2) Loading Data to BigQuery

Given all of the different methods of loading data to BigQuery, what’s the best way to do it?

Danilo Drobac
10 min readNov 22, 2022
Data With Dro — Loading Data to BigQuery

This article is Part 2 of a series titled “Real World Python for Data Engineering” (linked).

Each article progresses on what’s been built in the previous article so it’s best to check those out first if you wish to follow along!

Intro

In Part 1 of this series, we successfully made requests to the Rick and Morty API, paginating through all of the results and storing them all in a local variable.

Now, as in the real world, we want to store that data somewhere useful, like a Data Warehouse.

For this tutorial, and because of my background as a Google Cloud Platform data engineer, I’ll be choosing to store this data in BigQuery.

You could choose from alternatives: Azure Data Warehouse for Microsoft folk, Redshift for AWS lovers, or Snowflake for cool kids who like to stay current.

You can read more about the role Data Warehouses play in the Modern Data Stack here:

There’s a plethora of ways to load data into BigQuery…

You can load it using the gcloud CLI. Load from a DataFrame. A CSV file. JSON records. A file hosted in GCS.

The common theme is that under the hood, these all create a LoadJob which is used to load the data into a specified table with some additional bits of information that BigQuery needs (such as a table schema).

The other approach is to not load the data (which loads it as a table) but rather stream records directly into the table. The difference here is for another article, but I’m just making you aware that there’s an alternative approach.

Methodology

Let’s break down the different parts of this tutorial:

  1. Load our data into pandas and create the row_hash and ingestion_date fields.
  2. Denormalise the data into an un-nested DataFrame.
  3. Create a schema object for BigQuery.
  4. Load the data to BigQuery

A few additional pieces of information/pre-requisites for this:

  • You will need a Google Cloud Platform account and project set-up: https://cloud.google.com/free
  • You’ll need to install the gcloud CLI and authenticate locally using gcloud auth login and set your project ID to the project you created/will be using for this tutorial: https://cloud.google.com/sdk/docs/install
  • You’ll need to enable the BigQuery API
  • A dataset called rick_and_morty needs to be created within BigQuery
  • I’m using WSL2 on Windows 22H2
  • I’ll be implementing this in Python 3.8
  • Dependency management will be done through pipenv, requirements are requests ,pandas and google-cloud-bigquery and black as a dev dependency for auto-formatting (another topic of discussion).

Processing Order

In our finished main.py file, the processing order is as follows:

1) Processing order
  • We use the results to run prepare_data and get our finished json_records and schema .
  • We create a BigQuery Client instance.
  • We build a LoadJobConfig from our schema
  • Then finally, we load our data to BigQuery.

I. Loading Data to DataFrame

If we remember back to the last tutorial, it ended with us having a list of CharacterSchema objects stored in a variable called results .
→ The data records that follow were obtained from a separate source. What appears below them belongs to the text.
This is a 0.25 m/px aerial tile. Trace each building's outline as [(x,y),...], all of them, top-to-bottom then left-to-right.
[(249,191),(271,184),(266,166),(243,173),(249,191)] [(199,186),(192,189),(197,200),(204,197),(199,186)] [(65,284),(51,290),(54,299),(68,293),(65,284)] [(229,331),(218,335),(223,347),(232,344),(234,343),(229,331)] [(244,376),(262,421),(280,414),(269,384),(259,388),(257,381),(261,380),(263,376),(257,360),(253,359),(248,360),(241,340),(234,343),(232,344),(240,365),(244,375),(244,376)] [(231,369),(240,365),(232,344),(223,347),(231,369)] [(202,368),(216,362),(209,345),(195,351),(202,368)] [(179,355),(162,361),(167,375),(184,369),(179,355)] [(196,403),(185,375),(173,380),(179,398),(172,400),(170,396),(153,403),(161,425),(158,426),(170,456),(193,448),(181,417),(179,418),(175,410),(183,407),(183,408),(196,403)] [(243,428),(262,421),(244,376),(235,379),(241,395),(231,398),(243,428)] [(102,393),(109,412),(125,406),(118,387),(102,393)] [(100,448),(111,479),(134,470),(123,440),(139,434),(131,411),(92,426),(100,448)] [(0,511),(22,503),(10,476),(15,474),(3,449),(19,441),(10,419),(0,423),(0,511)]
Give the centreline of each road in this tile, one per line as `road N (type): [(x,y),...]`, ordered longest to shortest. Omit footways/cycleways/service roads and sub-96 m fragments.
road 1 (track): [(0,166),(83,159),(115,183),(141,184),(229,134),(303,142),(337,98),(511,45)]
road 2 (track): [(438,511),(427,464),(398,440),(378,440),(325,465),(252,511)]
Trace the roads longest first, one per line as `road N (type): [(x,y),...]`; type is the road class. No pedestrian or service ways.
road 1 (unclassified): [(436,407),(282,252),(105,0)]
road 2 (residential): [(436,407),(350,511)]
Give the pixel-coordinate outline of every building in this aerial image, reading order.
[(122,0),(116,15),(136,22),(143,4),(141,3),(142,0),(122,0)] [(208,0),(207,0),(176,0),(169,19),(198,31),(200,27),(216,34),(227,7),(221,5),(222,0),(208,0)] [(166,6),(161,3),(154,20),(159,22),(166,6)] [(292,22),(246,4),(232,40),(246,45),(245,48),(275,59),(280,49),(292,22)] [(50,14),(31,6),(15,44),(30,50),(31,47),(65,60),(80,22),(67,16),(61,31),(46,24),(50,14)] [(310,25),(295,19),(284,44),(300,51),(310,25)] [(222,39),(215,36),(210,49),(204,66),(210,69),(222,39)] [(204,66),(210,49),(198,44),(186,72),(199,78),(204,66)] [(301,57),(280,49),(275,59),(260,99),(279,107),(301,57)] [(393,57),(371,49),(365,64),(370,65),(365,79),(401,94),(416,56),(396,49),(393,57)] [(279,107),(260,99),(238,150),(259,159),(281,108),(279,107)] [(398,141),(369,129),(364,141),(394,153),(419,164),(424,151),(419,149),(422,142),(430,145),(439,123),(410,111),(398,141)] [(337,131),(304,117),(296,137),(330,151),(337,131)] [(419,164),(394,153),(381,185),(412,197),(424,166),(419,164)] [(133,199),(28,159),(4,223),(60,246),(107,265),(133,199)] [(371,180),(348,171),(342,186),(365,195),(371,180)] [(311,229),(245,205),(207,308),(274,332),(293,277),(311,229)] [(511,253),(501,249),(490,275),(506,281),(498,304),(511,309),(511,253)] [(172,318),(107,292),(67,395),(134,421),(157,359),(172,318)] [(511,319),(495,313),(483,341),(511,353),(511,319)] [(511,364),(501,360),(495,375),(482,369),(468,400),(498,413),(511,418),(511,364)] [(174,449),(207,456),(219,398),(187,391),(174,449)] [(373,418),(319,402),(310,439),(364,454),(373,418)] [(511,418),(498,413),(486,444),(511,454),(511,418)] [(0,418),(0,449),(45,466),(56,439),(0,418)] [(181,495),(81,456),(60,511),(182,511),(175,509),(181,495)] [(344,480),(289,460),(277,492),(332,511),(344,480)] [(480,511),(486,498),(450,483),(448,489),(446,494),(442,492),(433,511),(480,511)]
By default, pandas can load a DataFrame from a list of dataclass objects, but as we have nested data within this, we want to use another function to load the data.

The function that does this is wrapped in the prepare_data function which is in the main.py file and looks like this:

2) prepare_data() function in main.py

We can see that the first line in the function creates the DataFrame by using the pd.json_normalize() function. This function takes JSON input and converts any nested structures into separate fields separated by “.” (default). For example, location which has name and url as fields would be turned into location.name and location.url in the DataFrame.

We use list comprehension and the asdict function imported from dataclasses to convert our CharacterSchema objects to dictionaries, and pass that in as the value to normalise.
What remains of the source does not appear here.